- **TASK SET**:
• a. Sum up the forum thread about drilling holes in ice in two sentences.
• b. Pick up the forum thread about drilling holes in ice from its last line and carry it on.

- **PROVIDED PASSAGE**:
____
If you haven't -- next time you see Clay at an outing somewhere -- PLEASE ask him to try it....
I bet you get all drooly around da MouF....
I'd even build you a sled to pull it around!!!
One that REALLY pulls with one finger!!!



northern_outdoorsman...
what isn't fair???
Life?
Or the way them OEMs pimp ya on the prices ALL THE TIME???
LMAO....
It just ain't fair....

 RAS


----------



## Steve (Jan 15, 2000)

Tried my re-vamped rig out this morning. New blades and refinements in the hookup (no wobble) made a huge difference. Got 5 holes out of one 12 volt battery. DeWalt rules. Oh and that's on 16-17 inches of ice.


----------



## Chuck1 (Dec 16, 2002)

Hey all , check amazon.com, toolcrib. Pay special attention to the tourqe ratings. Dewalt isn't even close. Steve if you do decide to upgrade bosch did a re-design on there 18 volt it has 400 lbs of tourqe. I'm not sure on the 24 volt like mine but 400 seems about right. You can definately tell the difference between my 18volt Dewalt compared to the tourqe on my bosch, also battery longevity. Tell spooker up there to see how many perch he can catch in shallow water when you have to move for them, OOHHWAAHH goodbye perch. LOL


----------



## danger (May 20, 2003)
____
- **EXERCISE DATA**:
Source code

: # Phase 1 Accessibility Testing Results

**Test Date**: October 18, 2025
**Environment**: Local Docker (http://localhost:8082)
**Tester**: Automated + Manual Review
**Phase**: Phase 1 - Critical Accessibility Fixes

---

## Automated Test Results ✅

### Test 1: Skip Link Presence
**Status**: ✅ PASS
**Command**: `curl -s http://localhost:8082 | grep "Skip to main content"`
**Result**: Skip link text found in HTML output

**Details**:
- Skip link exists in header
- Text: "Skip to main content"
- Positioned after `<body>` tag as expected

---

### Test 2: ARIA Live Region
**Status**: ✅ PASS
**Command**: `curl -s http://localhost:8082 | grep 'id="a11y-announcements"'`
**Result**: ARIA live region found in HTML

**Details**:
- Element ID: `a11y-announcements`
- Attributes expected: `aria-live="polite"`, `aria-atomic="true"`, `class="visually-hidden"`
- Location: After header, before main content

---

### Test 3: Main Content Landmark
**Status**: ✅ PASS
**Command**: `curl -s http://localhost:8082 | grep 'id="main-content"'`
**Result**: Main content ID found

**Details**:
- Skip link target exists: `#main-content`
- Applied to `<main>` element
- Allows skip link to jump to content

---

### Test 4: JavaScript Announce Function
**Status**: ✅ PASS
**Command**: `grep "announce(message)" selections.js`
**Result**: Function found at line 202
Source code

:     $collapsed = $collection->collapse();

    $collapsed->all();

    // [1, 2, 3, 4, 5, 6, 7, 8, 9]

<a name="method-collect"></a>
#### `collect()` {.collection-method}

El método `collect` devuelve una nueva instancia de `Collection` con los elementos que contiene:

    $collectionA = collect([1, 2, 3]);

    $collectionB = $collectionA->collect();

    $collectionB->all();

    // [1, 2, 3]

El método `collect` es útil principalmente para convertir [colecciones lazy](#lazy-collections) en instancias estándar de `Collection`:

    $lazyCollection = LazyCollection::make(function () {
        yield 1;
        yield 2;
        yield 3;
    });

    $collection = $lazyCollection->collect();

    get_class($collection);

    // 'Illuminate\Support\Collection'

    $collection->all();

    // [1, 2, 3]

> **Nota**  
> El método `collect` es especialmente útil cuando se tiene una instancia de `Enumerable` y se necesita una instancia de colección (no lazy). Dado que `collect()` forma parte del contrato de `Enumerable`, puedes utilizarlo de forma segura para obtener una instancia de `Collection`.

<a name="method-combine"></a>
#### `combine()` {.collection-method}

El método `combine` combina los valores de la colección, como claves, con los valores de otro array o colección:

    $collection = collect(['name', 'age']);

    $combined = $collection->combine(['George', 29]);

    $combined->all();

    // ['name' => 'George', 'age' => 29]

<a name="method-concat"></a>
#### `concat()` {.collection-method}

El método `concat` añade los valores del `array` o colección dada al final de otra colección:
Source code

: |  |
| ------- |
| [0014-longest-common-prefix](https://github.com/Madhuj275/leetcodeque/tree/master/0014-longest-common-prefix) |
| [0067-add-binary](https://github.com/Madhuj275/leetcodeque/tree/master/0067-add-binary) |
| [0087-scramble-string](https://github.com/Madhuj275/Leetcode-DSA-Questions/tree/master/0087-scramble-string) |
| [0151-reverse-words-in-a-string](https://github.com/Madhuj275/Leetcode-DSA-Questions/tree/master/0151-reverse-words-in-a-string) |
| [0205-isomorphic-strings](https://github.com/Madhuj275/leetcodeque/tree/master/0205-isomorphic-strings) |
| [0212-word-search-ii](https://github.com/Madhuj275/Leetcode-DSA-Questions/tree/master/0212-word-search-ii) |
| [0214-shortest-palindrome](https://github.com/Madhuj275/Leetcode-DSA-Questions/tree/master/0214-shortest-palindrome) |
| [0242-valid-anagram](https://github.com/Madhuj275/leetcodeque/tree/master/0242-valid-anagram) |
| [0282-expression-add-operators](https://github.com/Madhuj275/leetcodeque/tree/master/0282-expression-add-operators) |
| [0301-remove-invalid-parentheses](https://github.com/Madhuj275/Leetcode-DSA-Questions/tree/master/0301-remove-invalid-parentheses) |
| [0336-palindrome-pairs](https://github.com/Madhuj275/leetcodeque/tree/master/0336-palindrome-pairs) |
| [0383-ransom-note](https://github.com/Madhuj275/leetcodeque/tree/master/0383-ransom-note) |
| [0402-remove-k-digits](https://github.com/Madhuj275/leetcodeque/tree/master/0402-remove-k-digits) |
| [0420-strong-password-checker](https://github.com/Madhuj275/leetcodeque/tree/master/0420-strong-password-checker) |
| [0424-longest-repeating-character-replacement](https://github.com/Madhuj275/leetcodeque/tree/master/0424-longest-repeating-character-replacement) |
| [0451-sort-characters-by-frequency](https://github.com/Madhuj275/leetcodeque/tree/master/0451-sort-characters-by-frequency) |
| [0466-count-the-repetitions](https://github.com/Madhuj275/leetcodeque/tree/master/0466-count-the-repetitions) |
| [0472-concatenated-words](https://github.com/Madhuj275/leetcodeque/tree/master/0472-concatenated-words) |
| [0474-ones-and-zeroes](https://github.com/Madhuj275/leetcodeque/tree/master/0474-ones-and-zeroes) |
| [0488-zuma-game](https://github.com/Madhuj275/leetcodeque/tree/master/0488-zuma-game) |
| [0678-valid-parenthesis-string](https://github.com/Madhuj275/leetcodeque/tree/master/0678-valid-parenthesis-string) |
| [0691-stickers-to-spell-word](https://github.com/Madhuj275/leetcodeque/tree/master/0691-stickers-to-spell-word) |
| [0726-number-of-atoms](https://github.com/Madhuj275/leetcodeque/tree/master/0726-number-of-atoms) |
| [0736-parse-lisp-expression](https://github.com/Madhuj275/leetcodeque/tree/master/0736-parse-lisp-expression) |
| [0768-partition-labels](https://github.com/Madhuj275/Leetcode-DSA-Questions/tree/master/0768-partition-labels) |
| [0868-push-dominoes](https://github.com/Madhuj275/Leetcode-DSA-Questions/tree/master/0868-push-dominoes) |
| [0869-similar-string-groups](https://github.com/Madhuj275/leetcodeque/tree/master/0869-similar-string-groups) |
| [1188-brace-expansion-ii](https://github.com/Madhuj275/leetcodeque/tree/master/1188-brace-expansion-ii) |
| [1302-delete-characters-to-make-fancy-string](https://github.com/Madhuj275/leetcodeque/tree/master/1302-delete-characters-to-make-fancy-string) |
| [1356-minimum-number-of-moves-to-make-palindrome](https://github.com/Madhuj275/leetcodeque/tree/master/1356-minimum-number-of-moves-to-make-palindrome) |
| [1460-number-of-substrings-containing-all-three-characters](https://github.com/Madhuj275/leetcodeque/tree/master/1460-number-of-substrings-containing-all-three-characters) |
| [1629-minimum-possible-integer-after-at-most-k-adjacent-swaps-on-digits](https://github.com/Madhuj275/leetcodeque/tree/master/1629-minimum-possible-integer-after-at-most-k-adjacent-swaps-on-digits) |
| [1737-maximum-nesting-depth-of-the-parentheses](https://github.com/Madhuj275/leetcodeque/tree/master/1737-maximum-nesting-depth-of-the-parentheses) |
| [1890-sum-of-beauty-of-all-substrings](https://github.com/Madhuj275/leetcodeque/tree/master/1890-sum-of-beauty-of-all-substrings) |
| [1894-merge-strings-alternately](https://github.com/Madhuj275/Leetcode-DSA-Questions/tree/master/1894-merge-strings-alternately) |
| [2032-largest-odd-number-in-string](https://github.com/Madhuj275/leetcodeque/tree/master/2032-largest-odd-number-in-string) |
____
- **RESULTS OF THE EXERCISE**:
• a. Steve reports that new blades and a wobble-free hookup on his re-vamped rig made a huge difference, getting 5 holes through 16-17 inches of ice out of one 12 volt battery. Chuck1 answers that DeWalt isn't close on torque ratings, noting that Bosch's redesigned 18 volt has 400 lbs of torque and that his Bosch clearly beats his 18 volt DeWalt in torque and battery longevity.

• b.
Looks Good Steve...but I have to be a pipefitter here...

That 3/8 adapter is NPT and the 3/8 rod is NCT (National Pipe Thread and National Coarse Thread)...Anotherwards...they don't fit well together! LOL! But if ya get it tight enough it should hold...just know that it won't be watertight and the threads will LEAK 

seems to be a lot of pipefitters on the ice i also noticed that but also would have done the same thing im going to make one tomorrow


----------



## tommy-n (Jan 9, 2004)

All I can say, you guys don't drill as many holes as I do if that thing works for ya.


----------



## shadow7663 (Feb 24, 2004)

hi guys, brand new to this site here and a great site it is!

Steve, thanks for the great idea. However I made my rig a little different and here is what i did

took a 5/8" piece of rod drilled a hole on one end to to use the existing wing nut on my new 6" strikemaster auger.

then i took a 5/8" 12point socket 3/8 drive (cheap one) put it on top of the rod drilled a 1/4" hole through the socket and bar. Then i put a 1/4" bolt and nut through that. So now my socket is attached to the rod. (didnt have access to a welder)

then you get yourself a bit for your drill that they make with a 3/8 end to fit the socket (these bits are made for drills and are cheap). I then put a safety disk on to stop from falling through like yours had.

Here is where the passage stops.